Un vaste réseau criminel fait passer
illégalement des paysans mexicains aux États-Unis pour les exploiter à
moindre coût, avant de les renvoyer chez eux et de les assassiner à la
frontière. Les services d’immigration mexicains et américains décident
de conjuguer leurs talents pour en venir à bout et chargent deux de
leurs meilleurs enquêteurs d’infiltrer l’organisation.
Border Incident
est le premier film que signe Anthony Mann pour la MGM après avoir fait
ses preuves dans des séries rondement menées notamment au sein de la
RKO. Le sujet et l'âpreté du traitement peuvent surprendre pour une
production MGM mais résultent d'une volonté de s'ouvrir à une veine plus
réaliste. Ce changement vient notamment de l'embauche du producteur
Dore Schary aux fortes préoccupations de gauche et qui emmène dans son
sillage nombre de collaborateurs ayant la même sensibilité.
Il résulte
donc de cela des productions aux questionnements sociaux forts (Feux croisés
de Edward Dmytryk (1947) un des plus gros succès critiques et public de
Dory à la RKO traitait notamment de l'antisémitisme) qui vont
idéalement se mêler à l'approche efficace d'Anthony Mann. Border Incident est une œuvre à la croisée des chemins pour le réalisateur qui retrouve le postulat d'une de ses plus fameuses série B (La Brigade du suicide
(1947) réalisé pour Edward Small Productions) avec ses policiers
infiltrés dans un cadre qui annonce son virage mémorable vers le
western.
La Brigade du suicide, son
tournage à l'économie et ses décors studios cèdent donc aux grands
espaces californiens et cette frontière mexicaine où sont cruellement
agressés des travailleurs clandestins.

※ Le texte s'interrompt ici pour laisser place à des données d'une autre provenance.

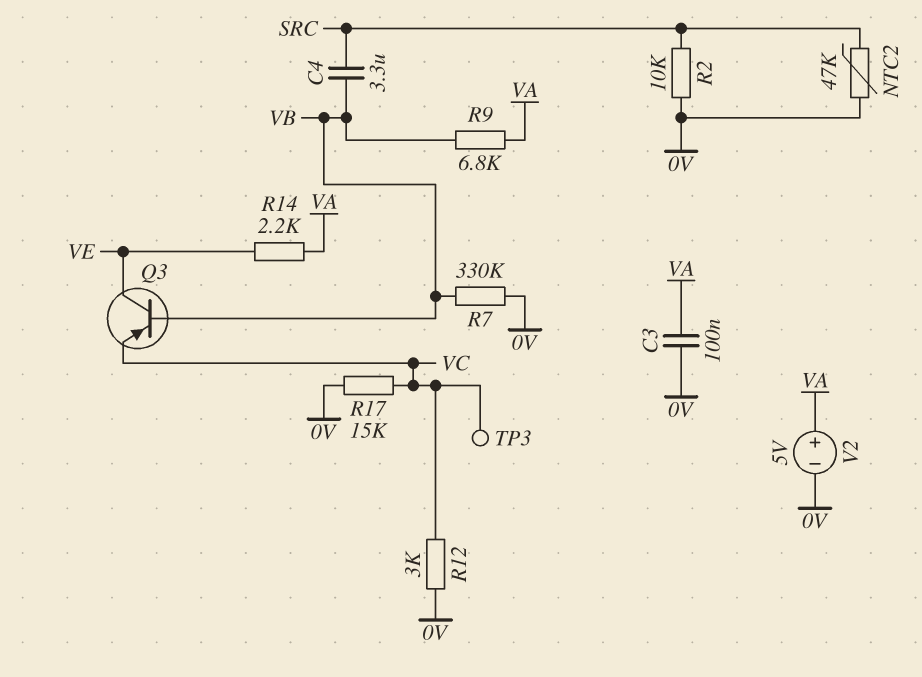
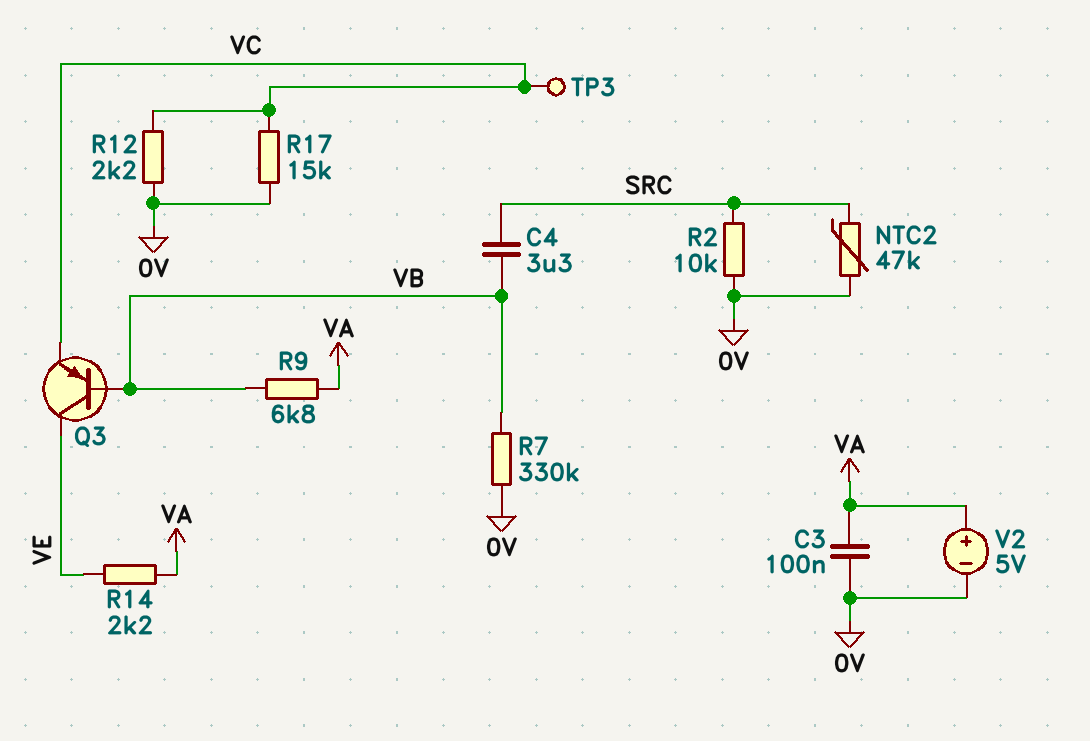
R12: 3k (0V, VC) -> 2.2k (0V, VC)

La photo de John Alton baigne
pourtant d'une même incertitude et danger les pérégrinations de nos
policiers, les extérieurs dissimulant puis révélant une mort brutale (la
saisissante embuscade de travailleurs dans le canyon, un champ dont
l'horizon nocturne guide vers des ténèbres mortelles) tandis que le
casting recèle de trognes intimidantes. Côté mexicain c'est la cupidité
et la violence crasse des petites mains décérébrées tandis que chez les
profiteurs américains (le personnage d'Howard Da Silva) le calcul
sournois et l'avidité masquent une profonde lâcheté. Le scénario
remarquable caractérise le flic américain (George Murphy) et mexicain
(Ricardo Montalban) dans l'action, la gouaille de l'américain dupant
autant les adversaires que le profil bas et l'audace de Ricardo
Montalban.
La menace permanente de cette mission en infiltration se
ressent par l'incroyable violence de l'ensemble. Tortures, mise à mort
expéditives ou savamment mise en scène (une moissonneuse qui fera de
sacré dégâts) parsèment un récit qui renvoient dos à dos les communautés
mexicaines et américaines soumises à une même avidité et corruption. Le
final est un sacré moment où le film noir se mêle brillamment au
western dans un face à face au sein d'un canyon, notamment la
composition et le cadrage qui précède un affronte au fusil. L'année
suivante Anthony Mann allait signer une sacrée triplette western avec Les Furies, La Porte du diable et Winchester 73
(ce dernier lançant son fameux cycle avec James Stewart) et tout le
brio qu'il démontrera dans le genre est déjà là, tout en reposant sur la
stylisation et la férocité de son passif dans le film noir.